宛心答著:“這段時間常吃藥,身子時好時壞的。”
宛冰問著宛玉:“姐姐在郝家究竟怎樣呢?”
宛玉答道:“就那樣唄。他們說是我克死了自己的丈夫。我說要回家住幾天,他們又不讓。不過過一天算一天吧。我們女人這一輩子能有什麼好企盼的。遇著一個如意的男人是一輩子的幸福;遇著不如意的不過是自己的命罷了。從我們出生的那天起就這樣注定了,我這一生沒有什麼好盼的了。好在冰妹妹的夫君大家都是見過的。靳家少爺年輕俊朗,又有作為。冰妹妹是命好的。”
宛冰有些不好意思起來,宛心更是低了頭,坐在那裏也不知道想些什麼。
宛玉坐了坐,便要去看兩位太太。宛冰和宛心起身隨往。
兩位夫人正說著話,也沒人通報。姐妹仨人就進去了。宛玉的出現讓兩位夫人吃驚不少。
“給兩位太太請安。”宛玉上前施禮。
不過戚夫人似乎有些不高興,隻見她撇著嘴冷冷的說:“你怎麼回來了,我又沒派人去請你。你那男人真死了麼。”

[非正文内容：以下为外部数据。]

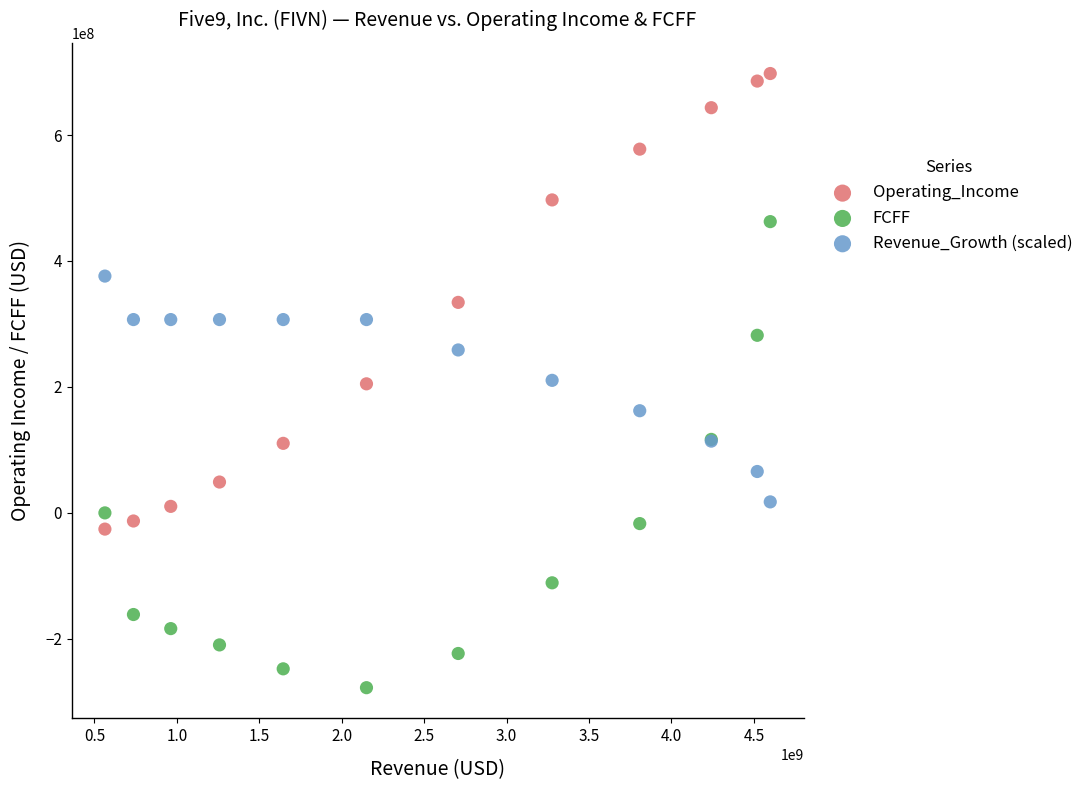

Which series reaches the maximum Y coordinate?

Operating_Income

宛玉沒料到戚夫人的話竟然是這樣的冷冰冰的,她低頭回答:“他走了已經好幾天了。今天家裏沒什麼事,所以回來看看妹妹們。”
“我看你是想把那一身的晦氣也帶到衣家來。”戚夫人說。
吳夫人忙笑道:“嬸娘這話說得有些過了。宛玉也好不容易回來,就被再苛責她了。今天就在這裏用飯吧。你們姐妹難得在一起,說說話也好。宛冰嫁得遠,怕以後要聚的時間也少了。”
宛冰笑說:“太太這話說得很是。”
沒過多久就傳飯了,戚夫人也不再過問宛玉的事。大家在一起吃了飯。姐妹們來到棲霞閣。倒讓宛玉想起了那次的聯詩,還有靳家少爺,於是說:“想當初,大家一起聯詩的時候,靳家少爺也在。是多麼的快樂,如今這種場麵是不會再有了。”
別人聽了真話猶可,唯獨宛心很不是滋味。她低頭不語。下麵的侍琴也是深知的,不過白替宛心難過而已。

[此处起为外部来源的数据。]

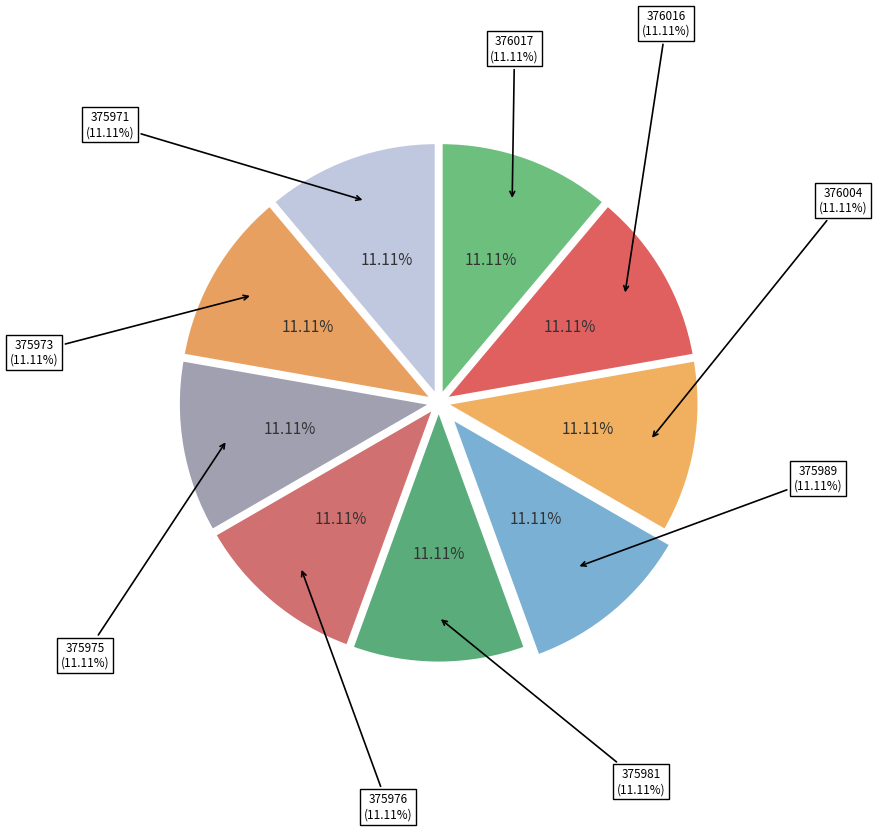

Is the sum of 375981 and 375971 greater than half?

No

吳夫人那邊來的一個婆子送來了蘋果、柿子、香橙幾樣果品,還有兩盤糕點。說是賞他們姐妹的零嘴。
後來程氏來了。宛玉先站了起來,笑道:“正是了。說去看看大嫂,大嫂怎麼親自過來了。”
程氏笑道:“我聽丫頭們說玉妹妹回來了,我還不相信。所以跑來看看。你們姐妹幾個倒也閑。我去冰兒那屋裏見沒有人,就知道準在這裏,果然不錯。”
宛心早請了程氏上炕上坐,程氏挺著肚子不方便。於是將自己常坐的一張鋪有長兔毛的椅袱挪到程氏身邊。侍琴捧了紅棗茶來。
程氏笑說:“妹妹別累著了。”她再看宛玉一身的打扮,心中明白了幾分,因而問道:“妹妹在談什麼呢?”